🚀 OpenHathi-7B English to Hinglish Translation Model
This model is designed for English to Hinglish translation, leveraging the power of a merged LoRA trained on specific datasets. It offers a practical solution for language translation tasks, with potential for further improvement.
🚀 Quick Start
You can start using this model by following the steps in the sample code below.
✨ Features
- Enhanced Translation: A merge of LoRA trained on an English to Hinglish translation dataset by NATERAW on llama2 - 7b and OPENHATHI - 7B - BASE. The inclusion of OpenHathi, which has more Hindi data in its pretraining compared to llama2, significantly improves the translation quality.
- Prompt Template: Utilize the prompt template provided by nateraw for seamless translation.
💻 Usage Examples
Basic Usage
from transformers import LlamaForCausalLM, AutoTokenizer
import torch
device = "cuda:0"
tokenizer = AutoTokenizer.from_pretrained('akashgoel-id/OpenHathi-7B-English-to-Hinglish')

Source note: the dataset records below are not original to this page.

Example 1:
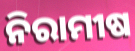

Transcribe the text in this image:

ନିରାମୀଷ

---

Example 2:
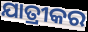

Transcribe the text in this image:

ଯାତ୍ରୀକର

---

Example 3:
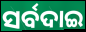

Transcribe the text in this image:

ସର୍ବଦାଇ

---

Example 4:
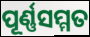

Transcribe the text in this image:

ପୂର୍ଣ୍ଣସମ୍ମତ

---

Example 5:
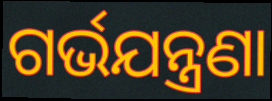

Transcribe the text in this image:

ଗର୍ଭଯନ୍ତ୍ରଣା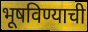
भूषविण्याचीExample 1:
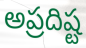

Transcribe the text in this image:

అప్రదిష్ట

model = LlamaForCausalLM.from_pretrained('akashgoel-id/OpenHathi-7B-English-to-Hinglish', torch_dtype=torch.bfloat16).to(device)
PROMPT_TEMPLATE = (
f"Translate from english to hinglish:\n{{en}}\n---\nTranslation:\n"
)
while True:
userInput = input("Enter input: ")
prompt = PROMPT_TEMPLATE.format(en=userInput)
inputs = tokenizer(prompt, return_tensors="pt").to(device)

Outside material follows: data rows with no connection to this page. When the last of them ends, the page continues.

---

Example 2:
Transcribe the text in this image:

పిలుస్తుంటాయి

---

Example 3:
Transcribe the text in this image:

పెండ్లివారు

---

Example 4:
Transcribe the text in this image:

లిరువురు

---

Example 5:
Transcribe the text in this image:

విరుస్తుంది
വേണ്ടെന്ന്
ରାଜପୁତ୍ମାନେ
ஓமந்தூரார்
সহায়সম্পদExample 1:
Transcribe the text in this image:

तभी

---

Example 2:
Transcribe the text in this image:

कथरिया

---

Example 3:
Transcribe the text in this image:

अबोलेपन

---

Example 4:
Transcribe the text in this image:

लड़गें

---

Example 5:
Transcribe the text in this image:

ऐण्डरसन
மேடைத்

generate_ids = model.generate(inputs.input_ids, max_length=500)
print(tokenizer.batch_decode(generate_ids, skip_special_tokens=True, clean_up_tokenization_spaces=False)[0])
📚 Documentation
Prompting
You can use the following prompt template provided by nateraw:
"Translate from english to hinglish:\n{{en}}\n---\nTranslation:\n"
Limitations
The model has some limitations, especially when dealing with idioms:
Input |
Response |
Evaluation |
When it rains, it pours |
Jab baarish hoti hai, to baarish hoti hai |
This translation is quite literal and misses the idiomatic meaning. The original phrase implies that when something happens, it often happens to an extreme degree. The provided translation simply states that "when it rains, it rains," which doesn't capture the essence of the idiom. |
Don't count your chickens before they hatch |
Apne murgon ko ande se pahle na ginein |
This is a reasonable translation of the idiom, maintaining the metaphorical meaning about not making plans based on assumptions of uncertain future events. |
Biting off more than you can chew |
Aap jo chaba sakte hain usse adhik kaatna |
This translation captures the literal aspect of biting and chewing but may not fully convey the idiomatic sense of taking on a task that is too big or difficult to handle. |
The ball is in your court |
Gend aapke court mein hai |
This translation effectively communicates the meaning of the idiom, which is about it being someone else's turn to make a decision or take an action. |
Beating around the bush |
Bush ke chaaron or peetna |
This is a literal translation and doesn't quite capture the idiomatic meaning of avoiding the main point or not speaking directly about a subject. The phrase "Ghumaphira ke baat karna" would be more appropriate. |
Next steps
- Reduce Censorship: The model seems to be highly censored due to its use of llama2. The next step is to remove some of the censorship by fine - tuning on more uncensored data, similar to what WizardLM has done for llama2.
- Finetune on Idioms: Fine - tune the model on idioms to improve its performance in idiomatic translations.